Monday, March 26, 2007

No new posts?

Sorry to all those who are reading this and wondering when the next post will come along. Nothing I've been doing recently seems to fit into the blog format, so my visits have been largely limited to removing the "comments" hawking fake Vi-a-qra or linking to porn sites. Some days that's a full-time job.

For what it's worth: I'm moving in two directions right now in my work. The myth book is no more, but some of its material is going into a new chain of essays tentatively called The Discipline of the Invisible. Some of that material may get some play here. The main theme of this work is the impossibility of generating a coherent theory that can show us the way out of our current trap.
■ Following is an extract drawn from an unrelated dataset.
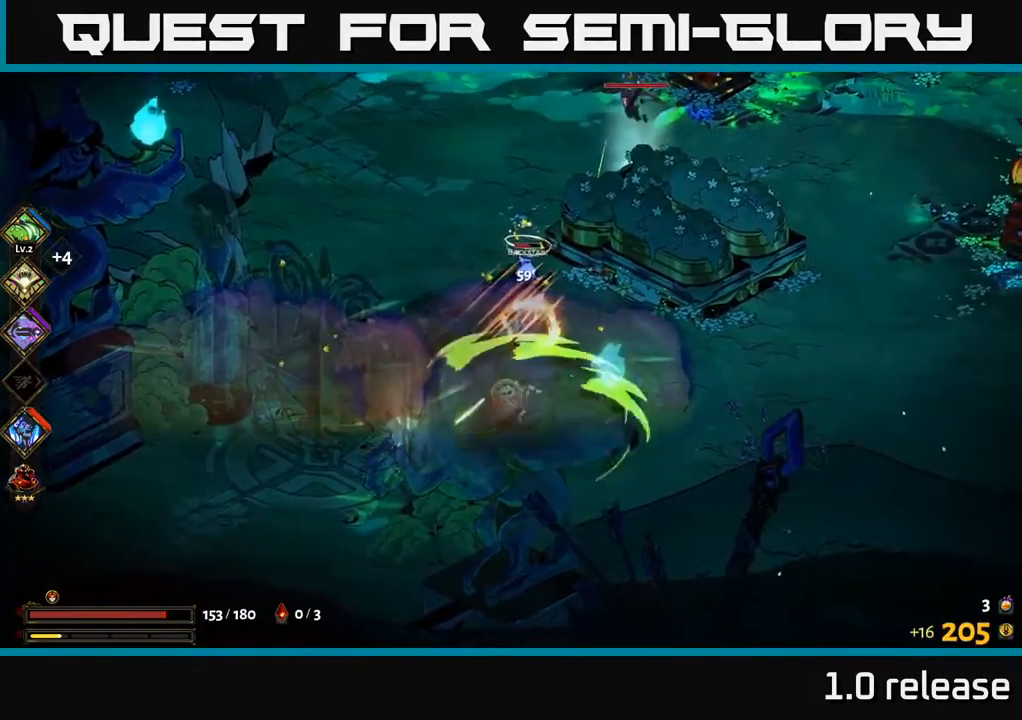
{"buttons": ["A", "X"], "left_stick": "up", "right_stick": "center", "events": [[33, "left_stick", "up"], [100, "X", "up"], [317, "A", "down"], [417, "X", "down"]]}
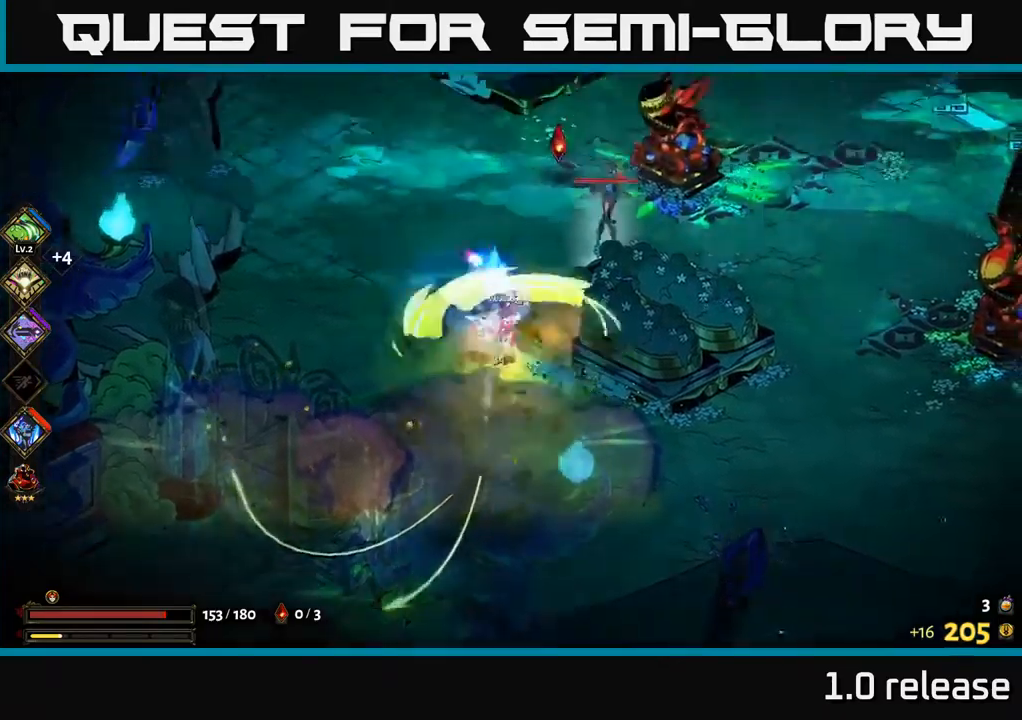
{"buttons": ["A"], "left_stick": "center", "right_stick": "center", "events": [[17, "X", "up"], [50, "A", "up"], [67, "left_stick", "up-right"], [117, "A", "down"], [150, "A", "up"], [150, "X", "down"], [233, "X", "up"], [350, "X", "down"], [400, "A", "down"], [433, "X", "up"], [483, "left_stick", "center"]]}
Moving through a study of some other ways of constructing experience, the essays close by suggesting that we view economic activity as a means of structuring time instead of a system of producing and allocating goods. It leads to an all-or-nothing kind of political aporia.

The other work is going to be longer in the preparation, though I may post a detailed outline some time soon. It's titled The Forgotten Question, or, The Birth of Modernity out of the Spirit of Reaction. The central figure in this piece of intellectual history is the late-eighteenth-century philosopher Fichte, and its theme comes from Marx's famous maxim that "the philosophers have only interpreted the world in different ways; the point is, to change it." The odd thing is that Fichte and those closely influenced by him were determined to change the world, and they were so moved by the critical philosophy that they were developing out of a radicalized Kantianism.

My argument, in a couple of sentences, is that Fichte and the Jena romantics brought the Enlightenment project to its completion, as they turned Kant's self-critique of reason to critique consciousness itself. The restoration in 1815 and the transformation of idealism from a matter of "seeing" to one of "being" in Schelling and Hegel helped conceal this breakthrough so thoroughly that Marx didn't seem to have heard of it at all. Modernity claims to inherit the Enlightenment project, but Fichte's activism and commitment to practice were its real heirs. Our world is not the fruit of the Century of Light; it's a shallow imitation of that period, founded on the fear of its unsettling and liberating energies.

And I'm also preparing a small site on the operas of Rimsky-Korsakov, so I can post dubs of two old Soviet-era recordings which have never been widely available.

If anyone is interested, I'll be speaking at Symposium Books in Providence, Rhode Island, on Thursday, April 26, at 6:30 pm.